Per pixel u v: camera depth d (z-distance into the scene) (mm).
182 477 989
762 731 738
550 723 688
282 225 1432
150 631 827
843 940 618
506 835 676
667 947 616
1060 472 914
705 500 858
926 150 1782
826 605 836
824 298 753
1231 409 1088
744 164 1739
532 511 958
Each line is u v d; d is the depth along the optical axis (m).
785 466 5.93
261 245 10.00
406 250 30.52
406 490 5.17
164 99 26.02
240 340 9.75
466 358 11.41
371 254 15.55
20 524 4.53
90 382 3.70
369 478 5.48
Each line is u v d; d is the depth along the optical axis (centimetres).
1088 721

═══

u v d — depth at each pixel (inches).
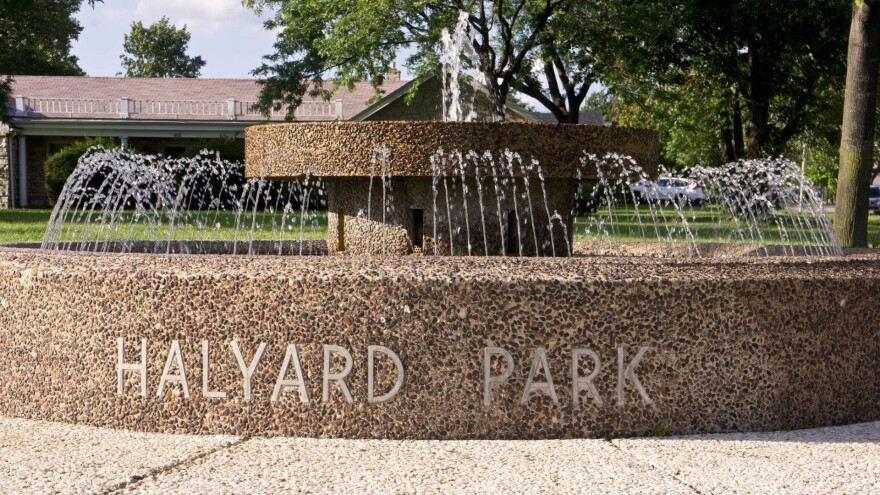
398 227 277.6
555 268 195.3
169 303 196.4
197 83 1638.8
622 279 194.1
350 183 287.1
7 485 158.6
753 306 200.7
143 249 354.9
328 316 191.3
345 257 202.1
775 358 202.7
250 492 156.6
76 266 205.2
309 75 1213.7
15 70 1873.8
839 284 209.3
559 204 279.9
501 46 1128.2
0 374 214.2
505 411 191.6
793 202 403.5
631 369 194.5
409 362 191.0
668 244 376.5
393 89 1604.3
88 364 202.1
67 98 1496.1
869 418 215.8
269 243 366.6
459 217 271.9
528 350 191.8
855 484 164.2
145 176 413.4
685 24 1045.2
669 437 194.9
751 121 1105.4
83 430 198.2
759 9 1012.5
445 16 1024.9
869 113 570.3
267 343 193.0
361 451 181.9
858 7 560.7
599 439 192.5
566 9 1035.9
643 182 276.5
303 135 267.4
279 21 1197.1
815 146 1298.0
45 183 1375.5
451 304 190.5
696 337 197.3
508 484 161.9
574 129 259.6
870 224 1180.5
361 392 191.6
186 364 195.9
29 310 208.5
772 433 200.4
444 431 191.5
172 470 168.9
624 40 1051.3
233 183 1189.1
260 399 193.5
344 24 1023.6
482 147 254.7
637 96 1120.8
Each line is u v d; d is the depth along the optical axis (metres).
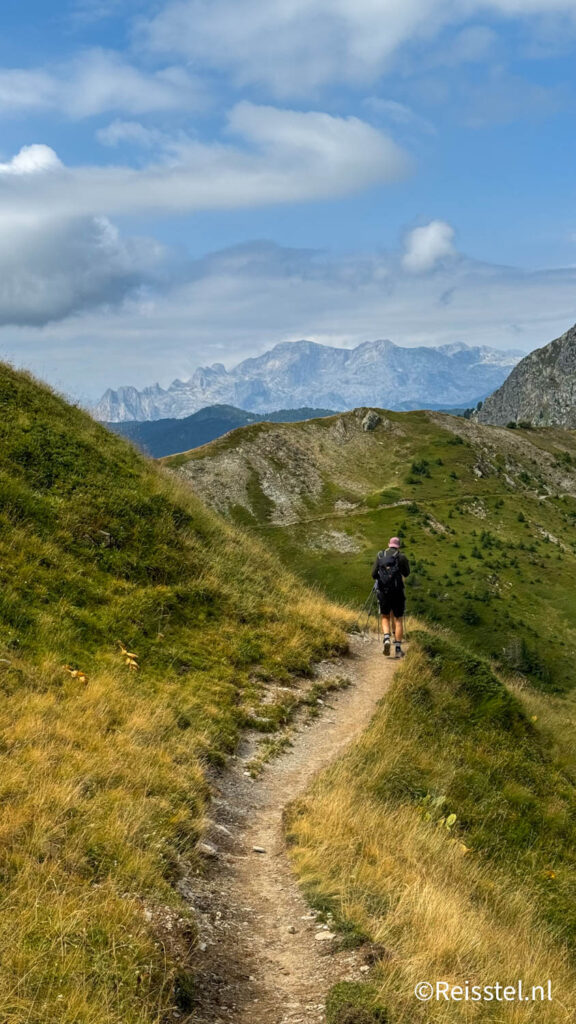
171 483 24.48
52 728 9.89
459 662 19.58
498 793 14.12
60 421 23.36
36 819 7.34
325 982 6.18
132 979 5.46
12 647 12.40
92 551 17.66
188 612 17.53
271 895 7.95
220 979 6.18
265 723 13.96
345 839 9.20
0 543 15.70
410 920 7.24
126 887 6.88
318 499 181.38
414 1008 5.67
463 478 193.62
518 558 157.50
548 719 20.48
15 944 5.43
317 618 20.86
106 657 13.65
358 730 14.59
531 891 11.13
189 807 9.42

═══

Task prompt →
Figure out how many lines of the data above include "axis", then give the number and nothing more.

Your response →
3